Dynamic control of district heating networks with integrated emission modelling: A dynamic knowledge graph approach
Markus Hofmeister,
Kok Foong Lee,
Yi-Kai Tsai,
Magnus Müller,
Karthik Nagarajan,
Sebastian Mosbach,
Jethro Akroyd,
Markus Kraft
Affiliations
Markus Hofmeister
Department of Chemical Engineering and Biotechnology, University of Cambridge, Philippa Fawcett Drive, Cambridge, CB3 0AS, United Kingdom; Cambridge Centre for Advanced Research and Education in Singapore, CARES Ltd., 1 Create Way, CREATE Tower #05-05, 138602, Singapore; CMCL Innovations, Sheraton House, Cambridge, CB3 0AX, United Kingdom
Kok Foong Lee
Cambridge Centre for Advanced Research and Education in Singapore, CARES Ltd., 1 Create Way, CREATE Tower #05-05, 138602, Singapore
Yi-Kai Tsai
Cambridge Centre for Advanced Research and Education in Singapore, CARES Ltd., 1 Create Way, CREATE Tower #05-05, 138602, Singapore
Magnus Müller
Cambridge Centre for Advanced Research and Education in Singapore, CARES Ltd., 1 Create Way, CREATE Tower #05-05, 138602, Singapore
Karthik Nagarajan
Cambridge Centre for Advanced Research and Education in Singapore, CARES Ltd., 1 Create Way, CREATE Tower #05-05, 138602, Singapore
Sebastian Mosbach
Department of Chemical Engineering and Biotechnology, University of Cambridge, Philippa Fawcett Drive, Cambridge, CB3 0AS, United Kingdom; Cambridge Centre for Advanced Research and Education in Singapore, CARES Ltd., 1 Create Way, CREATE Tower #05-05, 138602, Singapore; CMCL Innovations, Sheraton House, Cambridge, CB3 0AX, United Kingdom
Jethro Akroyd
Department of Chemical Engineering and Biotechnology, University of Cambridge, Philippa Fawcett Drive, Cambridge, CB3 0AS, United Kingdom; Cambridge Centre for Advanced Research and Education in Singapore, CARES Ltd., 1 Create Way, CREATE Tower #05-05, 138602, Singapore; CMCL Innovations, Sheraton House, Cambridge, CB3 0AX, United Kingdom
Markus Kraft
Department of Chemical Engineering and Biotechnology, University of Cambridge, Philippa Fawcett Drive, Cambridge, CB3 0AS, United Kingdom; Cambridge Centre for Advanced Research and Education in Singapore, CARES Ltd., 1 Create Way, CREATE Tower #05-05, 138602, Singapore; CMCL Innovations, Sheraton House, Cambridge, CB3 0AX, United Kingdom; The Alan Turing Institute, 96 Euston Road, London, NW1 2DB, United Kingdom; Corresponding author at: Department of Chemical Engineering and Biotechnology, University of Cambridge, Philippa Fawcett Drive, Cambridge, CB3 0AS, United Kingdom.

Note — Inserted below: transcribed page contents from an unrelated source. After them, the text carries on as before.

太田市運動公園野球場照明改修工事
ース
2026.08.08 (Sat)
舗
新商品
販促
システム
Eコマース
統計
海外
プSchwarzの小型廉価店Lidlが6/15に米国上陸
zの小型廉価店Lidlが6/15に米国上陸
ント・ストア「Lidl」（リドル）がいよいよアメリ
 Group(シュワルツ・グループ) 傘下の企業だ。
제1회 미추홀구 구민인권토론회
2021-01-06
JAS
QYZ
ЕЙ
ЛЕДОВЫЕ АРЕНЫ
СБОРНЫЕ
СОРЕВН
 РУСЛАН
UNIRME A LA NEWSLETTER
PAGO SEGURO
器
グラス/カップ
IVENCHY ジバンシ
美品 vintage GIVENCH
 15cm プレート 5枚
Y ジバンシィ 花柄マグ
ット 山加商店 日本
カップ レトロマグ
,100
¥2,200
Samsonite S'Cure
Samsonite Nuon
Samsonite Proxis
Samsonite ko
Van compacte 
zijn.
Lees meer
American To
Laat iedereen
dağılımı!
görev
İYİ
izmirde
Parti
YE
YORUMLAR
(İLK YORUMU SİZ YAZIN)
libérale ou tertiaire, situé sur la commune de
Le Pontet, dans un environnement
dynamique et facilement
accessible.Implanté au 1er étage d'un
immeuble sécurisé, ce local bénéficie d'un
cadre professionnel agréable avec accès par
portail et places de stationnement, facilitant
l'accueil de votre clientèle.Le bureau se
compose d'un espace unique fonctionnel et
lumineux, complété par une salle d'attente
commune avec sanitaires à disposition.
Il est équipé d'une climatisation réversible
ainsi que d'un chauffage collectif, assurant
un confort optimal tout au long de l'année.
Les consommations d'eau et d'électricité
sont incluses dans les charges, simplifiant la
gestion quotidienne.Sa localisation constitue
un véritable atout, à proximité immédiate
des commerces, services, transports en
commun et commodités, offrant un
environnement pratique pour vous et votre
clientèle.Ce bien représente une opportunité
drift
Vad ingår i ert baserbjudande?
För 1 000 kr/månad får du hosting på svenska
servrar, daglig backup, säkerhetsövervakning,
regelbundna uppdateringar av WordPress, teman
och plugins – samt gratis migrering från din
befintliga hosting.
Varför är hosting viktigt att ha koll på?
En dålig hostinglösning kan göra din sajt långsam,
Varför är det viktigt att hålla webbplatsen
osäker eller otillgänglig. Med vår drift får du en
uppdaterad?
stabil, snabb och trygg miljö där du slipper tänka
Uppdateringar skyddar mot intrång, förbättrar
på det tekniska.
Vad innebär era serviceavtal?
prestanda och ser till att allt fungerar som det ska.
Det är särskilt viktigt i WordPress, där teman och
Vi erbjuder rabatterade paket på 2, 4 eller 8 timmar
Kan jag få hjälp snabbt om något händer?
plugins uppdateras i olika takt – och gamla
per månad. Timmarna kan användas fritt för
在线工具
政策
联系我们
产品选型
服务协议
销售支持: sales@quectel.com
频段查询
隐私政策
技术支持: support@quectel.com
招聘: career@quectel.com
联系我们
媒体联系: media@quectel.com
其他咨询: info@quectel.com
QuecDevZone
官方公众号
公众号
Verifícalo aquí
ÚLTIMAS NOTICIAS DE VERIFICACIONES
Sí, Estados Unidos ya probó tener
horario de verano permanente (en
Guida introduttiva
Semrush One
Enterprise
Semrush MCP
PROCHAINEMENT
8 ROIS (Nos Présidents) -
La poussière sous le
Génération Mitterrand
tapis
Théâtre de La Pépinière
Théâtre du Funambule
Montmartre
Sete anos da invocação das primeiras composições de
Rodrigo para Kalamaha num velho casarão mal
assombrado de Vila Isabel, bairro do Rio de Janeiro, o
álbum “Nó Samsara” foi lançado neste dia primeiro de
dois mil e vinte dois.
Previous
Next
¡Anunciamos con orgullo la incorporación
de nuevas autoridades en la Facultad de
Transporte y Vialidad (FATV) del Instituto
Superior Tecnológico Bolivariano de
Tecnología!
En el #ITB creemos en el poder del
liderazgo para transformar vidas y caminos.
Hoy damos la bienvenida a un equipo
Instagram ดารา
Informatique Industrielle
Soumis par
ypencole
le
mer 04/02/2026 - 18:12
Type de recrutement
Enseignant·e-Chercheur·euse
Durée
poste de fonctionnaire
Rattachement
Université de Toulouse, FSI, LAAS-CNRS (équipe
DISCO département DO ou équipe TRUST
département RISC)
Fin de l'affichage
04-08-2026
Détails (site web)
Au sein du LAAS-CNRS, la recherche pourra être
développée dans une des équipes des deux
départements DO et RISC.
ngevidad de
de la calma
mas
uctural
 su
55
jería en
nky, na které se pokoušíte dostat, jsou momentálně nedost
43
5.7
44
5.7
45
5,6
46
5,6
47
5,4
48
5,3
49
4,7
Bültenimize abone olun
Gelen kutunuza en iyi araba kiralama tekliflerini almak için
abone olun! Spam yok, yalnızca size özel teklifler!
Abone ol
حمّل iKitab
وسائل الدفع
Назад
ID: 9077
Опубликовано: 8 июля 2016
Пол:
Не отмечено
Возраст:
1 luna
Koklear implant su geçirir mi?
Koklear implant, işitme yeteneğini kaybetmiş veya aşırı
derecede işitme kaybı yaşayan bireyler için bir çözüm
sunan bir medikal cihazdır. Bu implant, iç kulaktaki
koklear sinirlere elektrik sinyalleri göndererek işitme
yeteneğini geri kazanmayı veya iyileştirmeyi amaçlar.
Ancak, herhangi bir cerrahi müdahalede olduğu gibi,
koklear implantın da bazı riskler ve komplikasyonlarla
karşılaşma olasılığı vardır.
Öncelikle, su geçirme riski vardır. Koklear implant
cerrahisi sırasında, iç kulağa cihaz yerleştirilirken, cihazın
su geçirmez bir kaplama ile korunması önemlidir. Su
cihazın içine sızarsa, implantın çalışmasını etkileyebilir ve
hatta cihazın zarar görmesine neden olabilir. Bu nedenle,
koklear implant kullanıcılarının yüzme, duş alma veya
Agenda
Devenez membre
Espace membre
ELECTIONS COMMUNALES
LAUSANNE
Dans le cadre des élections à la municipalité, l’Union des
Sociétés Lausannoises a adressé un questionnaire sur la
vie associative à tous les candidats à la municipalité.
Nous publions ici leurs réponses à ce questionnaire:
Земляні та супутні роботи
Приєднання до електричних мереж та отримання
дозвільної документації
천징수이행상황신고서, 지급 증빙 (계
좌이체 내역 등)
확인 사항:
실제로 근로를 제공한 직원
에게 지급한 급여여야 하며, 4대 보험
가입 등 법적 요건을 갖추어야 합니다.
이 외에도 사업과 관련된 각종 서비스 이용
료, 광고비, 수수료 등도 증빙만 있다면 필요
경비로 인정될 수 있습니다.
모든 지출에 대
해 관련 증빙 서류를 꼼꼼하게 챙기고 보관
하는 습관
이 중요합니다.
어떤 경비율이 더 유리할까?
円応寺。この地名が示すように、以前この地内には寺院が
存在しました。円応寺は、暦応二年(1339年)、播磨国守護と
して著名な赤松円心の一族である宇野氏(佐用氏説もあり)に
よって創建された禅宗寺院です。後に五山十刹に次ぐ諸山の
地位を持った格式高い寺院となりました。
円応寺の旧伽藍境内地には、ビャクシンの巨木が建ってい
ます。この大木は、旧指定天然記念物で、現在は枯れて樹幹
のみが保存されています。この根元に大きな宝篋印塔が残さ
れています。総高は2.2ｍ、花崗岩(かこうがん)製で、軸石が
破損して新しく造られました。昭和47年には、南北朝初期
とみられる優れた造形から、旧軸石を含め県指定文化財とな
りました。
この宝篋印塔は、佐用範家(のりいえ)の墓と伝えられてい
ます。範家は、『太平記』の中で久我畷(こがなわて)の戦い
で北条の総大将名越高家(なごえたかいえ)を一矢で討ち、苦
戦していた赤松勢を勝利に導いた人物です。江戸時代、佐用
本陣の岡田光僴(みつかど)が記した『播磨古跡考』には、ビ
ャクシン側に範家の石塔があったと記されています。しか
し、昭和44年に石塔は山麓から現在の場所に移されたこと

This paper presents a knowledge graph-based approach for the dynamic control of a district heating network with integrated emission dispersion modelling. We propose an interoperable and extensible implementation to forecast the anticipated heat demand of a municipal heating network, minimise associated total generation cost based on a previously devised methodology, and couple it with dispersion simulations for induced airborne pollutants to provide automatic insights into air quality implications of various heat sourcing strategies. We create cross-domain interoperability in the nexus of energy and air quality via newly developed ontologies and semantic software agents, which can be chained together via The World Avatar dynamic knowledge graph to resemble the behaviour of complex systems. Furthermore, we integrate the City Energy Analyst into this ecosystem to provide building-level insights into energy demand and renewable generation potential to foster strategic analyses and scenario planning. Underlying calculations use building and weather data from the knowledge graph in place of inherent assumptions in the official software release, facilitating a more data-driven approach. All use cases are implemented for a mid-size town in Germany as a proof-of-concept, and a unified visualisation interface is provided, allowing for the examination of 3D buildings alongside their corresponding energy demand and supply time series, as well as emission dispersion data. With this work, we outline the potential of Semantic Web technologies to connect digital twins for holistic energy modelling in smart cities, thereby addressing the increasing complexity of interconnected energy systems.